*Task prompt*
Repeat the records below exactly as they appear, leaving out any pictures.

■ ■ ■ ■ ■

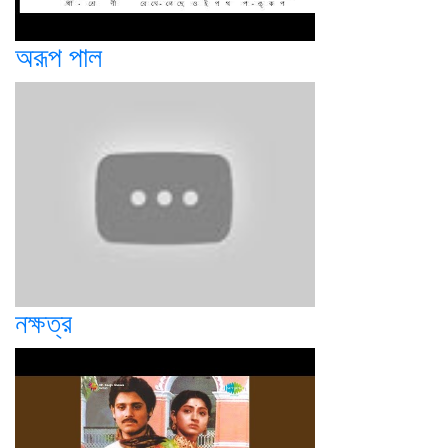
অরূপ পাল
নক্ষত্র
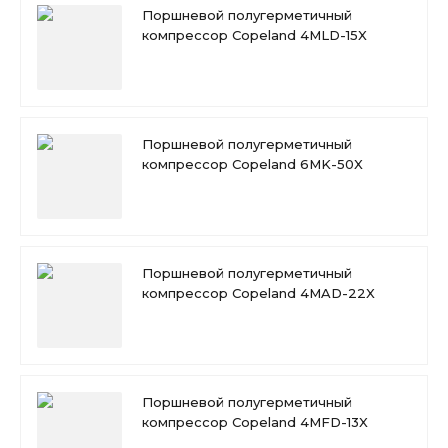
Поршневой полугерметичный
компрессор Copeland 4MLD-15X
Поршневой полугерметичный
компрессор Copeland 6MK-50X
Поршневой полугерметичный
компрессор Copeland 4MAD-22X
Поршневой полугерметичный
компрессор Copeland 4MFD-13X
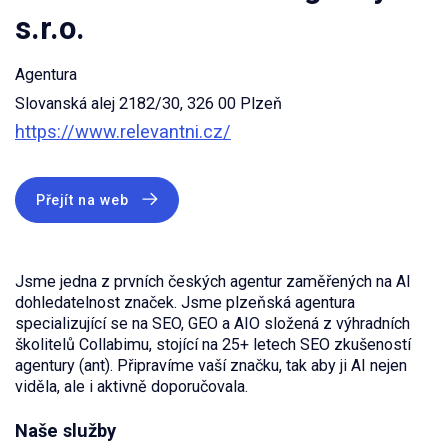
s.r.o.
Agentura
Slovanská alej 2182/30, 326 00 Plzeň
https://www.relevantni.cz/
Přejít na web
Jsme jedna z prvních českých agentur zaměřených na AI
dohledatelnost značek. Jsme plzeňská agentura
specializující se na SEO, GEO a AIO složená z výhradních
školitelů Collabimu, stojící na 25+ letech SEO zkušeností
agentury (ant). Připravíme vaší značku, tak aby ji AI nejen
viděla, ale i aktivně doporučovala.
Naše služby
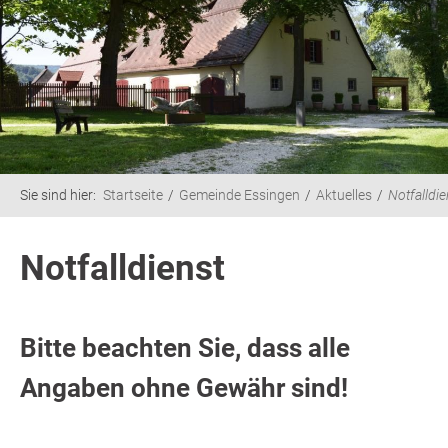
Sie sind hier:
Startseite
Gemeinde Essingen
Aktuelles
Notfalldie
Notfalldienst
Bitte beachten Sie, dass alle
Angaben ohne Gewähr sind!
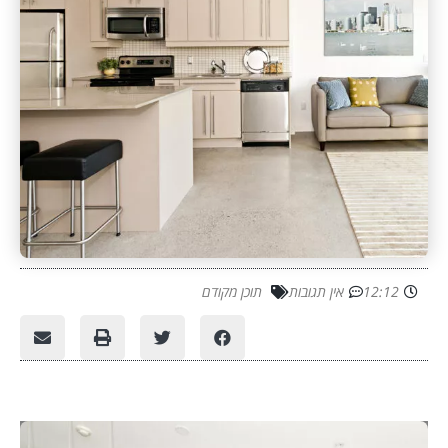
12:12
אין תגובות
תוכן מקודם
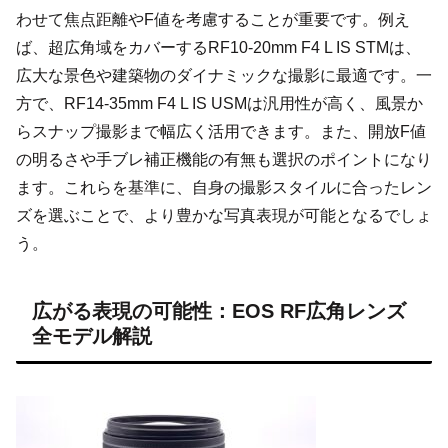
わせて焦点距離やF値を考慮することが重要です。例え
ば、超広角域をカバーするRF10-20mm F4 L IS STMは、
広大な景色や建築物のダイナミックな撮影に最適です。一
方で、RF14-35mm F4 L IS USMは汎用性が高く、風景か
らスナップ撮影まで幅広く活用できます。また、開放F値
の明るさや手ブレ補正機能の有無も選択のポイントになり
ます。これらを基準に、自身の撮影スタイルに合ったレン
ズを選ぶことで、より豊かな写真表現が可能となるでしょ
う。
広がる表現の可能性：EOS RF広角レンズ
全モデル解説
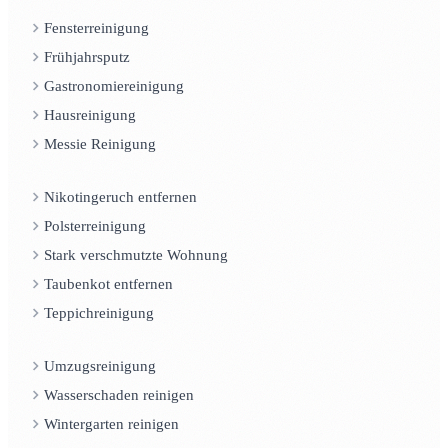
Fensterreinigung
Frühjahrsputz
Gastronomiereinigung
Hausreinigung
Messie Reinigung
Nikotingeruch entfernen
Polsterreinigung
Stark verschmutzte Wohnung
Taubenkot entfernen
Teppichreinigung
Umzugsreinigung
Wasserschaden reinigen
Wintergarten reinigen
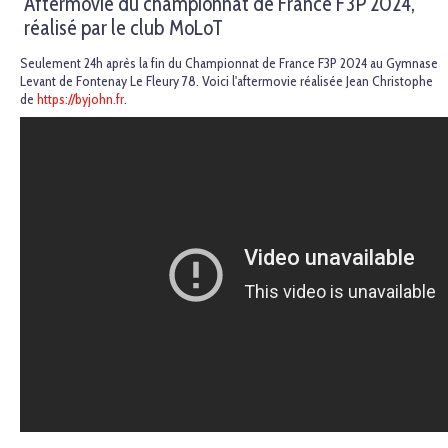
Aftermovie du championnat de France F3P 2024,
réalisé par le club MoLoT
Seulement 24h après la fin du Championnat de France F3P 2024 au Gymnase
Levant de Fontenay Le Fleury 78. Voici l'aftermovie réalisée Jean Christophe
de
https://byjohn.fr
.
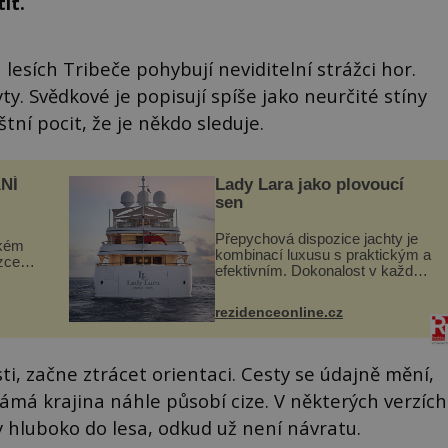
it.
lesích Tribeče pohybují neviditelní strážci hor.
ty. Svědkové je popisují spíše jako neurčité stíny
tní pocit, že je někdo sleduje.
NÍ
Lady Lara jako plovoucí
sen
Přepychová dispozice jachty je
ckém
kombinací luxusu s praktickým a
zcela
efektivním. Dokonalost v každém
detailu představuje značka Fendi
ově
Casa, kterou byly vybaveny její
ohou
rezidenceonline.cz
paluby. Monacký přístav nabízí
každoročn...
sti, začne ztrácet orientaci. Cesty se údajně mění,
má krajina náhle působí cize. V některých verzích
 hluboko do lesa, odkud už není návratu.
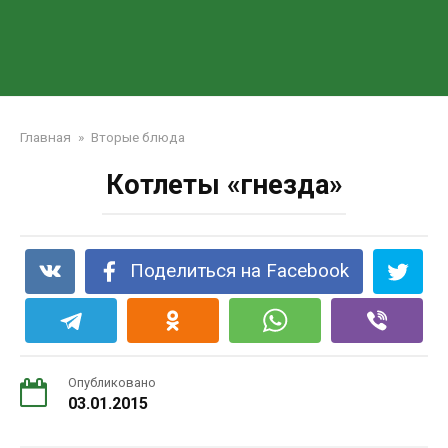
Главная
»
Вторые блюда
Котлеты «гнезда»
Поделиться на Facebook
Опубликовано
03.01.2015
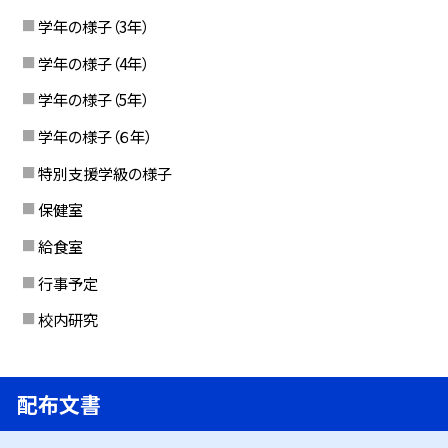
学年の様子（3年）
学年の様子（4年）
学年の様子（5年）
学年の様子（６年）
特別支援学級の様子
保健室
給食室
行事予定
校内研究
配布文書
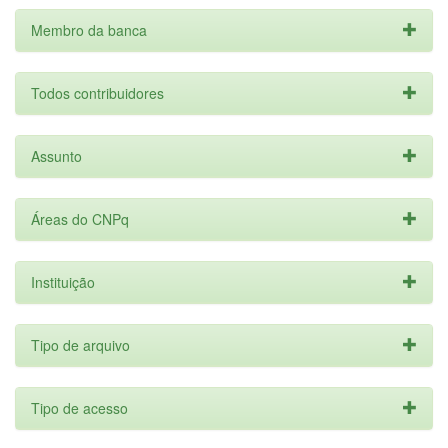
Membro da banca
Todos contribuidores
Assunto
Áreas do CNPq
Instituição
Tipo de arquivo
Tipo de acesso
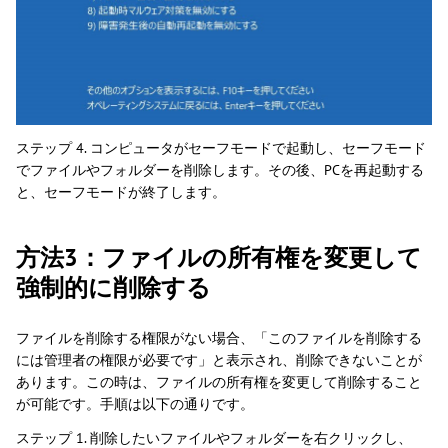
ステップ 4. コンピュータがセーフモードで起動し、セーフモード
でファイルやフォルダーを削除します。その後、PCを再起動する
と、セーフモードが終了します。
方法3：ファイルの所有権を変更して
強制的に削除する
ファイルを削除する権限がない場合、「このファイルを削除する
には管理者の権限が必要です」と表示され、削除できないことが
あります。この時は、ファイルの所有権を変更して削除すること
が可能です。手順は以下の通りです。
ステップ 1. 削除したいファイルやフォルダーを右クリックし、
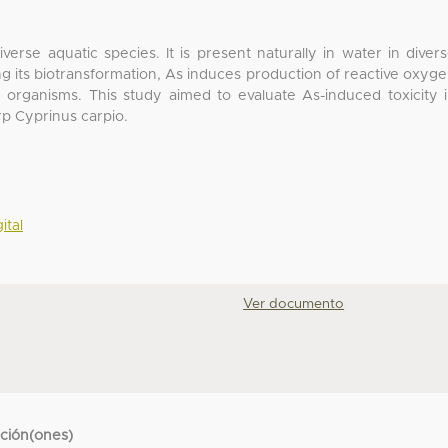
iverse aquatic species. It is present naturally in water in diver
ng its biotransformation, As induces production of reactive oxyg
rse organisms. This study aimed to evaluate As-induced toxicity 
rp Cyprinus carpio.
ital
Ver documento
cción(ones)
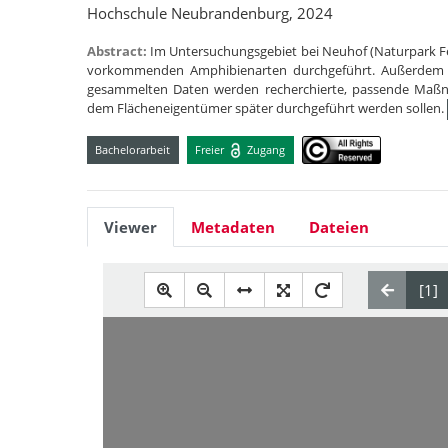
Hochschule Neubrandenburg, 2024
Abstract:
Im Untersuchungsgebiet bei Neuhof (Naturpark Fe
vorkommenden Amphibienarten durchgeführt. Außerdem fa
gesammelten Daten werden recherchierte, passende Maß
dem Flächeneigentümer später durchgeführt werden sollen.
Bachelorarbeit
Freier
Zugang
Viewer
Metadaten
Dateien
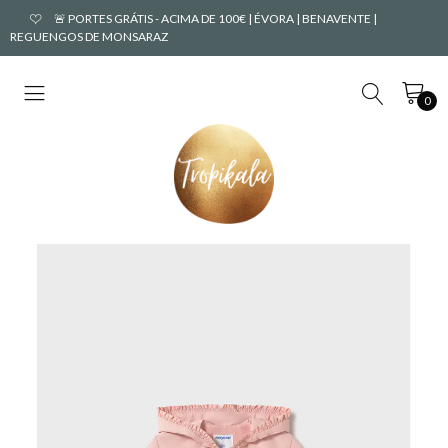
🚨 PORTES GRÁTIS - ACIMA DE 100€ | ÉVORA | BENAVENTE |
REGUENGOS DE MONSARAZ
0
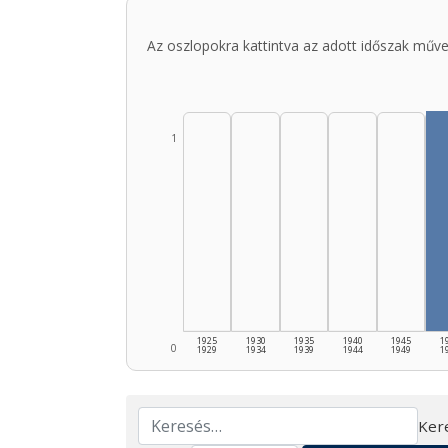
Az oszlopokra kattintva az adott időszak műve
1
1925
1930
1935
1940
1945
1
0
1929
1934
1939
1944
1949
1
Ker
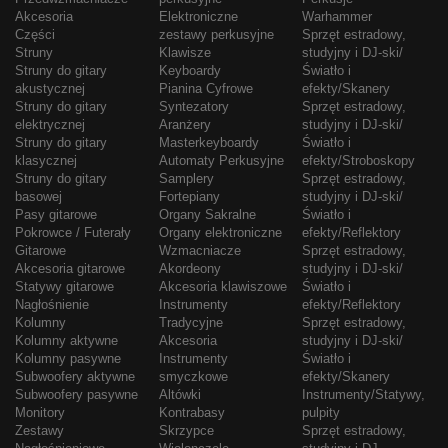
Akcesoria
Elektroniczne
Warhammer
Części
zestawy perkusyjne
Sprzęt estradowy,
Struny
Klawisze
studyjny i DJ-ski/
Struny do gitary
Keyboardy
Światło i
akustycznej
Pianina Cyfrowe
efekty/Skanery
Struny do gitary
Syntezatory
Sprzęt estradowy,
elektrycznej
Aranżery
studyjny i DJ-ski/
Struny do gitary
Masterkeyboardy
Światło i
klasycznej
Automaty Perkusyjne
efekty/Stroboskopy
Struny do gitary
Samplery
Sprzęt estradowy,
basowej
Fortepiany
studyjny i DJ-ski/
Pasy gitarowe
Organy Sakralne
Światło i
Pokrowce / Futerały
Organy elektroniczne
efekty/Reflektory
Gitarowe
Wzmacniacze
Sprzęt estradowy,
Akcesoria gitarowe
Akordeony
studyjny i DJ-ski/
Statywy gitarowe
Akcesoria klawiszowe
Światło i
Nagłośnienie
Instrumenty
efekty/Reflektory
Kolumny
Tradycyjne
Sprzęt estradowy,
Kolumny aktywne
Akcesoria
studyjny i DJ-ski/
Kolumny pasywne
Instrumenty
Światło i
Subwoofery aktywne
smyczkowe
efekty/Skanery
Subwoofery pasywne
Altówki
Instrumenty/Statywy,
Monitory
Kontrabasy
pulpity
Zestawy
Skrzypce
Sprzęt estradowy,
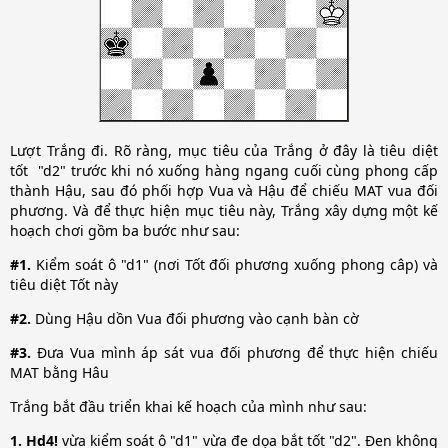
Lượt Trắng đi. Rõ ràng, mục tiêu của Trắng ở đây là tiêu diệt
tốt "d2" trước khi nó xuống hàng ngang cuối cùng phong cấp
thành Hậu, sau đó phối hợp Vua và Hậu để chiếu MAT vua đối
phương. Và để thực hiện mục tiêu này, Trắng xây dựng một kế
hoạch chơi gồm ba bước như sau:
#1.
Kiểm soát ô "d1" (nơi Tốt đối phương xuống phong câp) và
tiêu diệt Tốt này
#2.
Dùng Hậu dồn Vua đối phương vào cạnh bàn cờ
#3.
Đưa Vua mình áp sát vua đối phương để thực hiện chiếu
MAT bằng Hâu
Trắng bắt đầu triển khai kế hoạch của mình như sau:
1. Hd4!
vừa kiểm soát ô "d1" vừa đe dọa bắt tốt "d2". Đen không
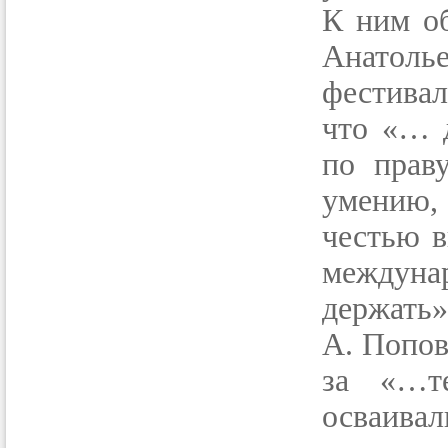
К ним о
Анатоль
фестивал
что «… 
по прав
умению,
честью в
междуна
держать»
А. Попов
за «…т
осваива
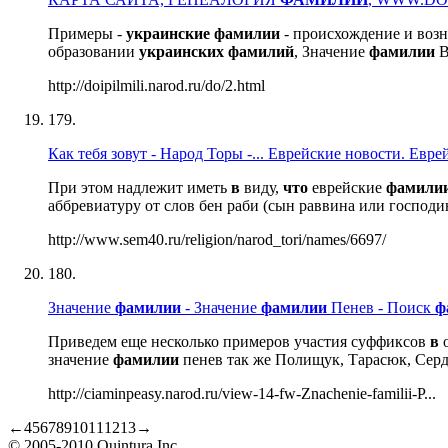
Примеры -
украинские
фамилии
- происхождение и воз
образовании
украинских
фамилий
, Значение
фамилии
В
http://doipilmili.narod.ru/do/2.html
179.
Как тебя зовут - Народ Торы -... Еврейские новости. Евр
При этом надлежит иметь
в
виду,
что
еврейские
фамили
аббревиатуру от слов бен раби (сын раввина или господин
http://www.sem40.ru/religion/narod_tori/names/6697/
180.
Значение
фамилии
- Значение
фамилии
Пенев - Поиск
ф
Приведем еще несколько примеров участия суффиксов
в
о
значение
фамилии
пенев так же Полищук, Тарасюк, Сердю
http://ciaminpeasy.narod.ru/view-14-fw-Znachenie-familii-P...
←
4
5
6
7
8
9
10
11
12
13
→
© 2005-2010 Quintura Inc.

■ ■ ■ ■ ■

*Exercise response*
অরূপ পাল
নক্ষত্র
Поршневой полугерметичный
компрессор Copeland 4MLD-15X
Поршневой полугерметичный
компрессор Copeland 6MK-50X
Поршневой полугерметичный
компрессор Copeland 4MAD-22X
Поршневой полугерметичный
компрессор Copeland 4MFD-13X
s.r.o.
Agentura
Slovanská alej 2182/30, 326 00 Plzeň
https://www.relevantni.cz/
Přejít na web
Jsme jedna z prvních českých agentur zaměřených na AI
dohledatelnost značek. Jsme plzeňská agentura
specializující se na SEO, GEO a AIO složená z výhradních
školitelů Collabimu, stojící na 25+ letech SEO zkušeností
agentury (ant). Připravíme vaší značku, tak aby ji AI nejen
viděla, ale i aktivně doporučovala.
Naše služby
Sie sind hier:
Startseite
Gemeinde Essingen
Aktuelles
Notfalldie
Notfalldienst
Bitte beachten Sie, dass alle
Angaben ohne Gewähr sind!
12:12
אין תגובות
תוכן מקודם
わせて焦点距離やF値を考慮することが重要です。例え
ば、超広角域をカバーするRF10-20mm F4 L IS STMは、
広大な景色や建築物のダイナミックな撮影に最適です。一
方で、RF14-35mm F4 L IS USMは汎用性が高く、風景か
らスナップ撮影まで幅広く活用できます。また、開放F値
の明るさや手ブレ補正機能の有無も選択のポイントになり
ます。これらを基準に、自身の撮影スタイルに合ったレン
ズを選ぶことで、より豊かな写真表現が可能となるでしょ
う。
広がる表現の可能性：EOS RF広角レンズ
全モデル解説
Fensterreinigung
Frühjahrsputz
Gastronomiereinigung
Hausreinigung
Messie Reinigung
Nikotingeruch entfernen
Polsterreinigung
Stark verschmutzte Wohnung
Taubenkot entfernen
Teppichreinigung
Umzugsreinigung
Wasserschaden reinigen
Wintergarten reinigen
Aftermovie du championnat de France F3P 2024,
réalisé par le club MoLoT
Seulement 24h après la fin du Championnat de France F3P 2024 au Gymnase
Levant de Fontenay Le Fleury 78. Voici l'aftermovie réalisée Jean Christophe
de
https://byjohn.fr
.
it.
lesích Tribeče pohybují neviditelní strážci hor.
ty. Svědkové je popisují spíše jako neurčité stíny
tní pocit, že je někdo sleduje.
NÍ
Lady Lara jako plovoucí
sen
Přepychová dispozice jachty je
ckém
kombinací luxusu s praktickým a
zcela
efektivním. Dokonalost v každém
detailu představuje značka Fendi
ově
Casa, kterou byly vybaveny její
ohou
rezidenceonline.cz
paluby. Monacký přístav nabízí
každoročn...
sti, začne ztrácet orientaci. Cesty se údajně mění,
má krajina náhle působí cize. V některých verzích
 hluboko do lesa, odkud už není návratu.
Главная
»
Вторые блюда
Котлеты «гнезда»
Поделиться на Facebook
Опубликовано
03.01.2015
学年の様子（3年）
学年の様子（4年）
学年の様子（5年）
学年の様子（６年）
特別支援学級の様子
保健室
給食室
行事予定
校内研究
配布文書
Membro da banca
Todos contribuidores
Assunto
Áreas do CNPq
Instituição
Tipo de arquivo
Tipo de acesso
ステップ 4. コンピュータがセーフモードで起動し、セーフモード
でファイルやフォルダーを削除します。その後、PCを再起動する
と、セーフモードが終了します。
方法3：ファイルの所有権を変更して
強制的に削除する
ファイルを削除する権限がない場合、「このファイルを削除する
には管理者の権限が必要です」と表示され、削除できないことが
あります。この時は、ファイルの所有権を変更して削除すること
が可能です。手順は以下の通りです。
ステップ 1. 削除したいファイルやフォルダーを右クリックし、
iverse aquatic species. It is present naturally in water in diver
ng its biotransformation, As induces production of reactive oxyg
rse organisms. This study aimed to evaluate As-induced toxicity 
rp Cyprinus carpio.
ital
Ver documento
cción(ones)
Hochschule Neubrandenburg, 2024
Abstract:
Im Untersuchungsgebiet bei Neuhof (Naturpark Fe
vorkommenden Amphibienarten durchgeführt. Außerdem fa
gesammelten Daten werden recherchierte, passende Maß
dem Flächeneigentümer später durchgeführt werden sollen.
Bachelorarbeit
Freier
Zugang
Viewer
Metadaten
Dateien
🚨 PORTES GRÁTIS - ACIMA DE 100€ | ÉVORA | BENAVENTE |
REGUENGOS DE MONSARAZ
0
Az oszlopokra kattintva az adott időszak műve
1
1925
1930
1935
1940
1945
1
0
1929
1934
1939
1944
1949
1
Ker
Akcesoria
Elektroniczne
Warhammer
Części
zestawy perkusyjne
Sprzęt estradowy,
Struny
Klawisze
studyjny i DJ-ski/
Struny do gitary
Keyboardy
Światło i
akustycznej
Pianina Cyfrowe
efekty/Skanery
Struny do gitary
Syntezatory
Sprzęt estradowy,
elektrycznej
Aranżery
studyjny i DJ-ski/
Struny do gitary
Masterkeyboardy
Światło i
klasycznej
Automaty Perkusyjne
efekty/Stroboskopy
Struny do gitary
Samplery
Sprzęt estradowy,
basowej
Fortepiany
studyjny i DJ-ski/
Pasy gitarowe
Organy Sakralne
Światło i
Pokrowce / Futerały
Organy elektroniczne
efekty/Reflektory
Gitarowe
Wzmacniacze
Sprzęt estradowy,
Akcesoria gitarowe
Akordeony
studyjny i DJ-ski/
Statywy gitarowe
Akcesoria klawiszowe
Światło i
Nagłośnienie
Instrumenty
efekty/Reflektory
Kolumny
Tradycyjne
Sprzęt estradowy,
Kolumny aktywne
Akcesoria
studyjny i DJ-ski/
Kolumny pasywne
Instrumenty
Światło i
Subwoofery aktywne
smyczkowe
efekty/Skanery
Subwoofery pasywne
Altówki
Instrumenty/Statywy,
Monitory
Kontrabasy
pulpity
Zestawy
Skrzypce
Sprzęt estradowy,
Lượt Trắng đi. Rõ ràng, mục tiêu của Trắng ở đây là tiêu diệt
tốt "d2" trước khi nó xuống hàng ngang cuối cùng phong cấp
thành Hậu, sau đó phối hợp Vua và Hậu để chiếu MAT vua đối
phương. Và để thực hiện mục tiêu này, Trắng xây dựng một kế
hoạch chơi gồm ba bước như sau:
#1.
Kiểm soát ô "d1" (nơi Tốt đối phương xuống phong câp) và
tiêu diệt Tốt này
#2.
Dùng Hậu dồn Vua đối phương vào cạnh bàn cờ
#3.
Đưa Vua mình áp sát vua đối phương để thực hiện chiếu
MAT bằng Hâu
Trắng bắt đầu triển khai kế hoạch của mình như sau:
1. Hd4!
vừa kiểm soát ô "d1" vừa đe dọa bắt tốt "d2". Đen không
К ним о
Анатоль
фестивал
что «… 
по прав
умению,
честью в
междуна
держать»
А. Попов
за «…т
осваива
Примеры -
украинские
фамилии
- происхождение и воз
образовании
украинских
фамилий
, Значение
фамилии
В
http://doipilmili.narod.ru/do/2.html
179.
Как тебя зовут - Народ Торы -... Еврейские новости. Евр
При этом надлежит иметь
в
виду,
что
еврейские
фамили
аббревиатуру от слов бен раби (сын раввина или господин
http://www.sem40.ru/religion/narod_tori/names/6697/
180.
Значение
фамилии
- Значение
фамилии
Пенев - Поиск
ф
Приведем еще несколько примеров участия суффиксов
в
о
значение
фамилии
пенев так же Полищук, Тарасюк, Сердю
http://ciaminpeasy.narod.ru/view-14-fw-Znachenie-familii-P...
←
4
5
6
7
8
9
10
11
12
13
→
© 2005-2010 Quintura Inc.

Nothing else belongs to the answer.